Земля после дождей влажная, воды в лунки подливать не надо, колья в неё и без того, как в масло, входят. Отец их остро надрубил.
Я колья вбиваю. Отец оплётку делает и жерди кладёт.
Когда вместе трудимся, не разговариваем. Только «подай» или «возьми», и то если кивком или жестом не обойтись. По делу, на «пустое» слов не тратим. Всегда так. Это когда мы с братом, Николаем, совместно что-то делаем, тогда почти не умолкаем. И Николай, когда работает с отцом, безмолвен. Не в нас, значит, дело, а в отце. Но и о чём, подумаешь, ему с нами толковать?
Вбил я колья вокруг первого зарода, пошёл к другому. Колья и тут уже заострены, как пики.
К обеду управились.
Взявшись здоровой рукой за изгородь, начал отец её шатать. Обычно.
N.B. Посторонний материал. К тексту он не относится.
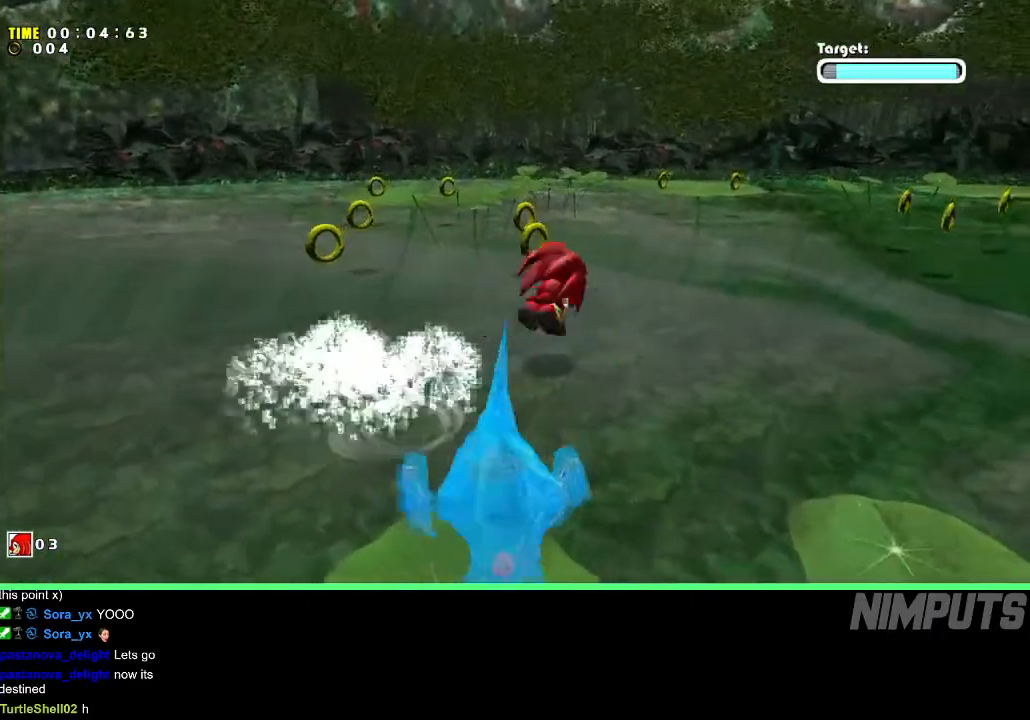
{"buttons": ["A"], "left_stick": "up", "events": [[17, "A", "up"], [183, "left_stick", "center"], [317, "A", "down"], [350, "A", "up"], [350, "left_stick", "up-left"], [417, "A", "down"], [483, "left_stick", "up"]]}
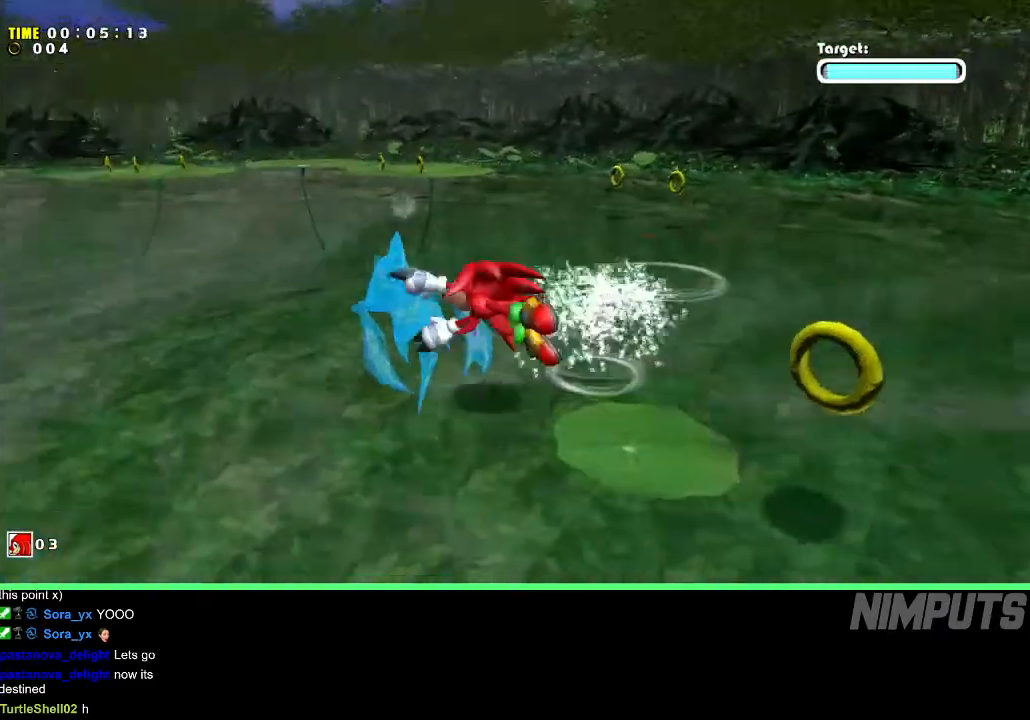
{"buttons": [], "left_stick": "up", "events": [[33, "A", "up"], [250, "A", "down"], [317, "A", "up"], [367, "A", "down"], [483, "A", "up"]]}
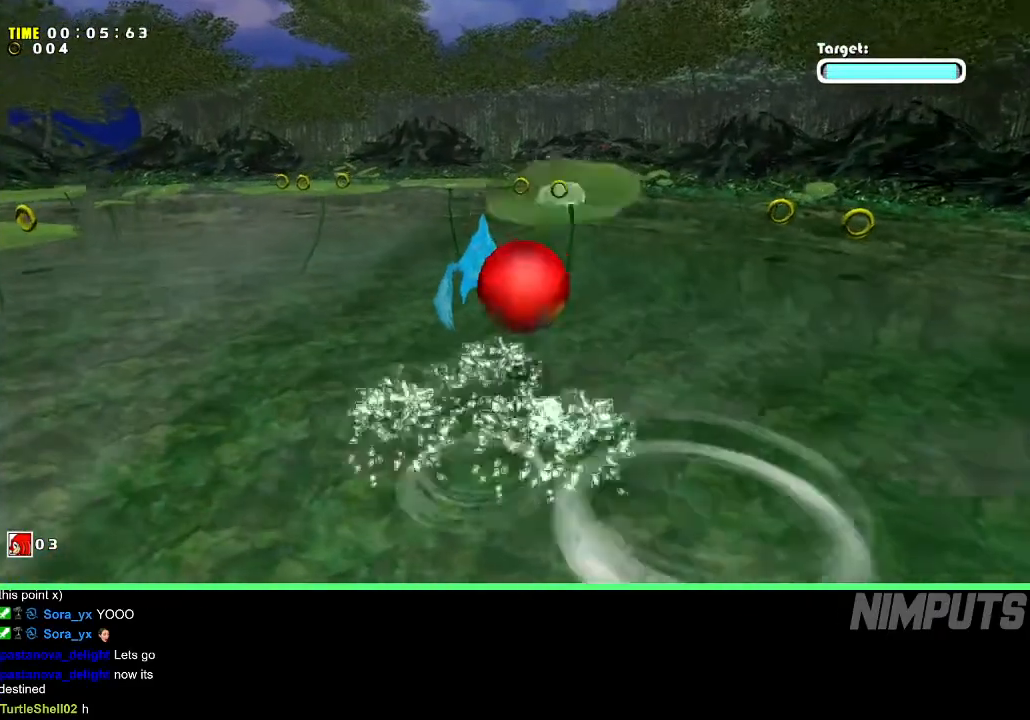
{"buttons": [], "left_stick": "up", "events": [[250, "A", "down"], [317, "A", "up"], [383, "A", "down"], [483, "A", "up"]]}
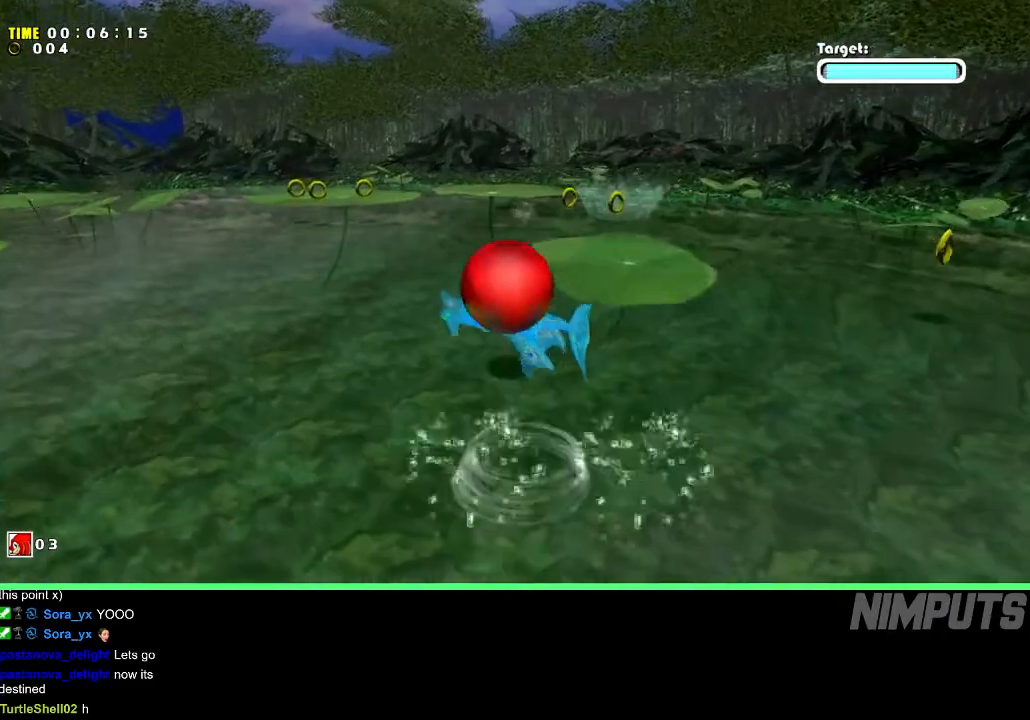
{"buttons": ["A"], "left_stick": "up-left", "events": [[83, "left_stick", "center"], [267, "left_stick", "up-left"], [367, "A", "down"], [467, "A", "up"], [483, "A", "down"]]}
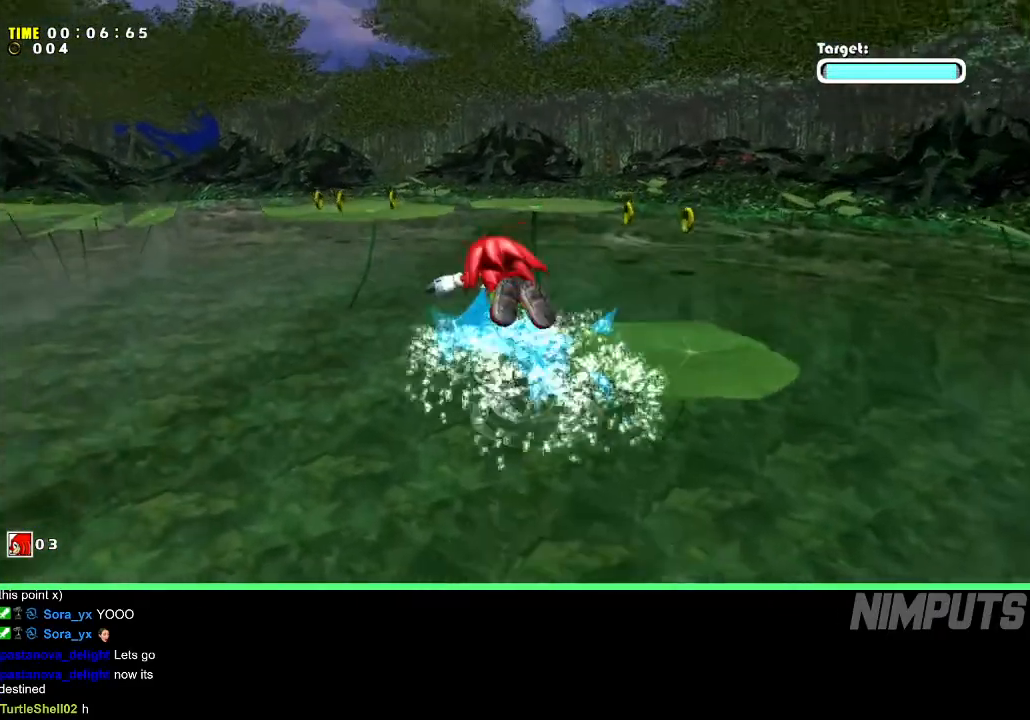
{"buttons": [], "left_stick": "up", "events": [[50, "left_stick", "up"], [67, "A", "up"], [117, "A", "down"], [483, "A", "up"]]}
Пошатал и отступился. Доволен, нет ли, определить по лицу его трудно.
– Коровы, – спрашивает, – не завалят? – хотя и сам знает ответ.
– Какие, – говорю – коровы… Трактором не спихнёшь.
И повторяется всё это ежегодно.
Люди наши копны, зароды и остожья называют «истоминскими». Это как знак качества. Отцу благодаря. «Либо совсем не браться, – как он говорит, – а взялся делать, так уж делай». Ну и понятно. Я с ним не спорю. И я, чтоб честь семейную не уронить, стараюсь. Как могу.
– Пойду, – говорит отец. Топор под мышку сунул, зажал рукой его – не выпадет.
– Я, – говорю, – спущусь в согру, смородину проверю.
– Нет там смородины.
– А ты как знаешь?
– Был.
– На кедры гляну, шишка есть?
– Маленько было… Кости намять, иди, раз хочешь.
Пошёл отец, с ноги на ногу переваливаясь. Смотрю ему вслед. Старый. Сердце заходится. И думаю:
«Медведь медведем… И я, наверное, такой же, со стороны ж себя не вижу».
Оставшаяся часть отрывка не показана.